In questa pagina puoi consultare i risultati delle analisi per ciascuno dei Comuni gestiti. È il nostro modo per rendere trasparente il servizio e farti conoscere meglio ciò che bevi.

Consulta le analisi dell’acqua del tuo Comune

Seleziona l’anno e il Comune di interesse per visualizzare i valori medi rilevati.

Nota: I dati mostrati sono il risultato delle ultime analisi disponibili e possono riferirsi a campionamenti effettuati in momenti diversi dell’anno.

Come leggere le analisi: guida ai parametri

Per facilitare la lettura, abbiamo raggruppato le sostanze analizzate in tre categorie principali, spiegando cosa indicano per la tua salute e per l’uso domestico.

Indicano se l’acqua è biologicamente pura.

  • Escherichia coli, Enterococchi e Coliformi: sono batteri che non devono mai essere presenti. Il valore di legge è 0. Se leggi “0”, l’acqua è sicura e priva di contaminazioni.
  • Conteggio delle colonie: misura la carica batterica naturale dell’acqua, che deve mantenersi bassa e stabile.

Sono sostanze che monitoriamo rigorosamente perché devono restare sotto limiti molto bassi per garantire la sicurezza.

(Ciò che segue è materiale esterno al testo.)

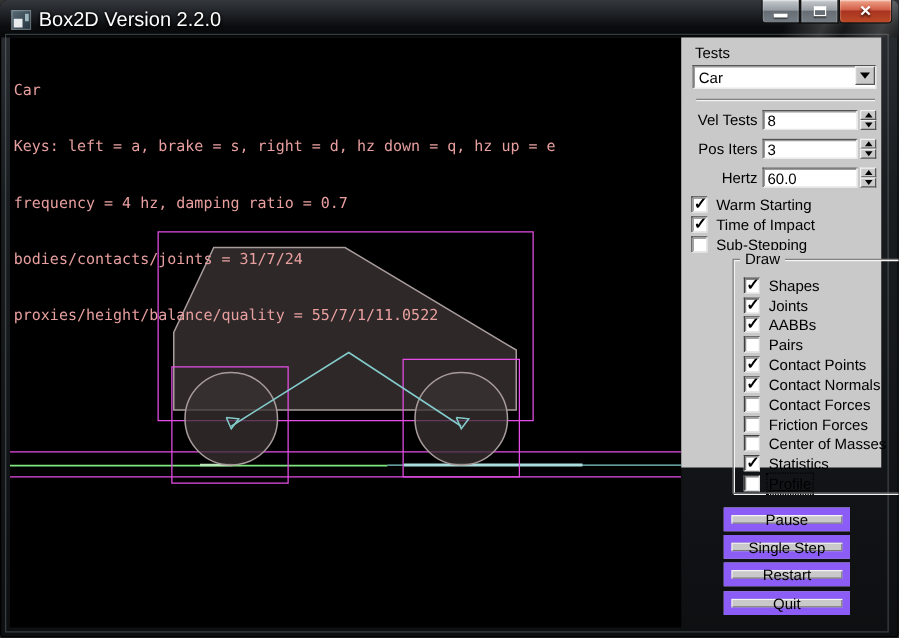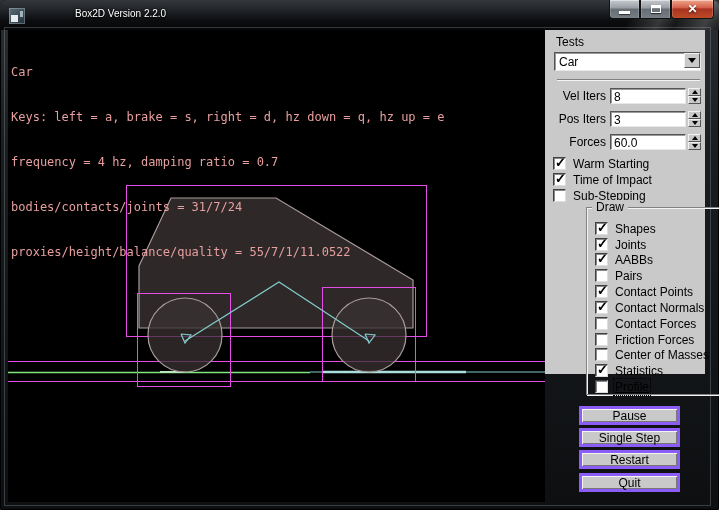--- a/index.html
+++ b/index.html
@@ -21,8 +21,8 @@
     box-shadow:inset 0 0 0 1px rgba(255,255,255,.25);}
   .win-icon i{position:absolute;left:2px;bottom:2px;width:7px;height:7px;background:#e8ecee;}
   .win-icon b{position:absolute;right:2px;top:3px;width:3px;height:6px;background:#9fb6bf;}
-  .win-title{position:absolute;left:31px;top:8px;color:#fff;font-size:10px;
-    text-shadow:0 1px 3px #000,0 0 2px #000;white-space:nowrap;margin-left:44px;}
+  .win-title{position:absolute;left:31px;top:8px;color:#fff;font-size:16px;
+    text-shadow:0 1px 3px #000,0 0 2px #000;white-space:nowrap;}
   .caption-btns{position:absolute;right:5px;top:0;height:20px;display:flex;z-index:5;}
   .cap-btn{height:19px;border:1px solid #111;border-top:none;position:relative;
     display:flex;align-items:center;justify-content:center;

  • Nitrati e Nitriti: spesso derivano da fertilizzanti agricoli. I Nitrati devono stare sotto i 50 mg/l (i valori che rileviamo sono solitamente molto più bassi).
  • Metalli (Arsenico, Piombo, Cromo, Nichel): elementi che possono essere presenti in tracce nelle rocce o nelle tubature. Devono essere assenti o presenti in quantità infinitesimali.
  • PFAS e Microinquinanti: controlliamo l’assenza di solventi, idrocarburi e antiparassitari per assicurare che l’ambiente da cui preleviamo l’acqua sia sano.
  • Sottoprodotti della disinfezione: si formano in piccolissime quantità quando disinfettiamo l’acqua per proteggerla dai batteri. Sono monitorati per garantire che il trattamento sia sicuro.

Questi parametri descrivono il sapore e la composizione minerale dell’acqua. Non indicano un pericolo, ma le sue proprietà fisiche.

  • Durezza, Calcio e Magnesio: la durezza è data dalla somma di Calcio e Magnesio. Un valore più alto indica un’acqua più ricca di minerali (che può lasciare residui di calcare), ma non è dannosa per la salute.
  • Residuo fisso e Conducibilità: indicano la quantità totale di sali minerali disciolti (come Sodio, Potassio e Solfati). I nostri valori indicano generalmente un’acqua oligominerale o media.
  • Ferro, Manganese e Alluminio: se presenti in eccesso possono alterare il colore o il sapore dell’acqua, rendendola torbida o metallica, pur non essendo tossici.
  • Torbidità: misura la limpidezza dell’acqua. Più il valore è basso (vicino allo zero), più l’acqua è cristallina.